Dan, though, is a well-rounded guy, so he has other go-to spots for downtown sweets. One is August First, a short shot from our office on Bank Street. He suggested I get one of two things there, either the blueberry muffin or the chocolate-chip walnut cookie.

I went for the cookie, which is about as simple as it gets: crunchy edges surrounding a delicate center with rich chocolate dominating the flavor until those nutty hints start sneaking through. If you’re looking for a soft place to land when the closing of your favorite bakery throws you for a loop, this is a good one.

-          August First Bakery, 149 S. Champlain St. 7:30 a.m.-4 p.m. Monday-Saturday. (802) 540-0060, www.augustfirstvt.com.

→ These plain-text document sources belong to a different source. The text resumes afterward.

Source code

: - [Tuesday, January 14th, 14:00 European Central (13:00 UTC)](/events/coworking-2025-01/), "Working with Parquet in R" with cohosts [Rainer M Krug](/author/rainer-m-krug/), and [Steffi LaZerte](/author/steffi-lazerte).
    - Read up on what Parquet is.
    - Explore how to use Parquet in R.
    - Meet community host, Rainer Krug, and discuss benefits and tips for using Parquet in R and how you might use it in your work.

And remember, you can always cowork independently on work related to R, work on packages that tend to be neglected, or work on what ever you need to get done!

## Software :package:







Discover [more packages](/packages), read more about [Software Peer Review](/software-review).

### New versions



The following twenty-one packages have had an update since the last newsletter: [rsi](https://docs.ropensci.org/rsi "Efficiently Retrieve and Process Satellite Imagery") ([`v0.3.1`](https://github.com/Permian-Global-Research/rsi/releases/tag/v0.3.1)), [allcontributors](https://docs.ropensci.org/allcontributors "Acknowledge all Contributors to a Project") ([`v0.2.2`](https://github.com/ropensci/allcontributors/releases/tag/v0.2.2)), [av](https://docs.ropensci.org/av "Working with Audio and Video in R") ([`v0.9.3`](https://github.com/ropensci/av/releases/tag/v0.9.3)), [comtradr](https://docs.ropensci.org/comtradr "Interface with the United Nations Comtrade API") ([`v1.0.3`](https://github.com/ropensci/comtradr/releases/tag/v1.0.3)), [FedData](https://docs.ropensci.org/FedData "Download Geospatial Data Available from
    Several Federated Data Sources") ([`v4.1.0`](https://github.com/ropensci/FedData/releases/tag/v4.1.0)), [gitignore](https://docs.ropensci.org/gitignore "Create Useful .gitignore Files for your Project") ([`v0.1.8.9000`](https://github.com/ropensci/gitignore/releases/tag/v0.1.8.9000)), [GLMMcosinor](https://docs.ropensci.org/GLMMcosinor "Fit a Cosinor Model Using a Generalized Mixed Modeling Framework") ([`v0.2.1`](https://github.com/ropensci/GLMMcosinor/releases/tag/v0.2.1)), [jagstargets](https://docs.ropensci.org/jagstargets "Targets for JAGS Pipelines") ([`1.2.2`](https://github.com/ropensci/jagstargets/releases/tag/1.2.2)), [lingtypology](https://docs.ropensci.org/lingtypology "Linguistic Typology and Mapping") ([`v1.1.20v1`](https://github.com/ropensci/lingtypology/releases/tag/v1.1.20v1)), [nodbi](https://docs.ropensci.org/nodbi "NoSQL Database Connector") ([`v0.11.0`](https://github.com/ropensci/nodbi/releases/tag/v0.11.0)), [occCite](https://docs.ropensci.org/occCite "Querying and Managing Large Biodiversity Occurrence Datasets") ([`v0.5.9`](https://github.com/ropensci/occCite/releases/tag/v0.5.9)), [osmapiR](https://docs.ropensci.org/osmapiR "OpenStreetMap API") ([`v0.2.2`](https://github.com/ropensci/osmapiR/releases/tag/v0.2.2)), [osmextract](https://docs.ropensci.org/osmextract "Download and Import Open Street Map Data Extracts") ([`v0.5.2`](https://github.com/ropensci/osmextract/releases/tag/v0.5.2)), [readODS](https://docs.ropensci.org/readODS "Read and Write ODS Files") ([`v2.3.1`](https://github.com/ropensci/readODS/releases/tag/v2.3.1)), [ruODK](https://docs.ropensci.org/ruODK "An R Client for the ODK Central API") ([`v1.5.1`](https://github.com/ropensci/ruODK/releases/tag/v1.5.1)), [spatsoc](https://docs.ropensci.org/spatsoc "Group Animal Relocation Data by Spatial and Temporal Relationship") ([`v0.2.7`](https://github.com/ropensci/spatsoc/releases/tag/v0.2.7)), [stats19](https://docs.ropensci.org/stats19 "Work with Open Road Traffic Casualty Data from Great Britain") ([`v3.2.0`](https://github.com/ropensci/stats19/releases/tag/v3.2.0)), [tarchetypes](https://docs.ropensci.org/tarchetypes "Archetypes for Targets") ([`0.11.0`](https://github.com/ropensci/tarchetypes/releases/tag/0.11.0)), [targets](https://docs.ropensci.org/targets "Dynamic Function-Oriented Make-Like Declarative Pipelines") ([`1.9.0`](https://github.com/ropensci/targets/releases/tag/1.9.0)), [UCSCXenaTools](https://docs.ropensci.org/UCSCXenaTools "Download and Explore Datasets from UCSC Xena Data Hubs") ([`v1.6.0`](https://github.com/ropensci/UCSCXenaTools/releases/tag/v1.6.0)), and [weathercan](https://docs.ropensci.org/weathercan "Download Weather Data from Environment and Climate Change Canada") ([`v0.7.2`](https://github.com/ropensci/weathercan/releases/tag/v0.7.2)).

Beignets from Leunig's Petit Bijou in Burlington.

Leunig’s Petit Bijou

OK, beignets are technically fried goods, not baked goods. But they’re made of flour and sugar and taste amazing, so close enough.

The beignets made to order at the little kiosk across from Leunig’s Bistro are so good that I almost never eat them. If I devoured these caloric New Orleans confections every time I wanted to, I’d be celebrating Fat Tuesday all year ‘round, if you get my gist.

I picked up enough to bring back to the office, and I’m pretty sure my co-workers found these fluffy squares of sugar-coated fried dough as swoon-worthy as I do. I heard my office mates use words such as “decadent,” “doughy,” “delicious,” “crispy,” “soft” and “melt in your mouth.” They may have used other words, too, but they were talking with their mouths full, so it was hard to tell.

-         Leunig’s Petit Bijou, Church and College streets. 8 a.m.-6 p.m. Monday-Thursday, 8 a.m.-11 p.m. Friday-Saturday. (802) 863-3759 (the number for Leunig’s Bistro), www.leunigsbistro.com/leunigs-petit-bijou.

Coffee cake at Nunyuns Bakery and Cafe in Burlington.

Nunyuns Bakery and Café

It’s the tech-era equivalent of a storefront display enticing a shopper: I went to the website of Nunyuns Bakery and Café and saw a cinnamon bun in the browser window and knew I just had to have it.

Alas, the Old North End bakery didn’t have cinnamon buns the morning I stopped in. The coffee cake called to me instead.

I sat at a sun-streamed window with a delicious cup of Vermont Coffee Co. medium blend and enjoyed the simple pleasures of my snack, with its crumbly brown-sugared top and soft, flavorful yellow cake inside. It was mellow and satisfying, just like the old-school jazzy blues playing on the speakers inside the bakery. Those fleeting cinnamon-bun dreams faded fast, but sweetly so.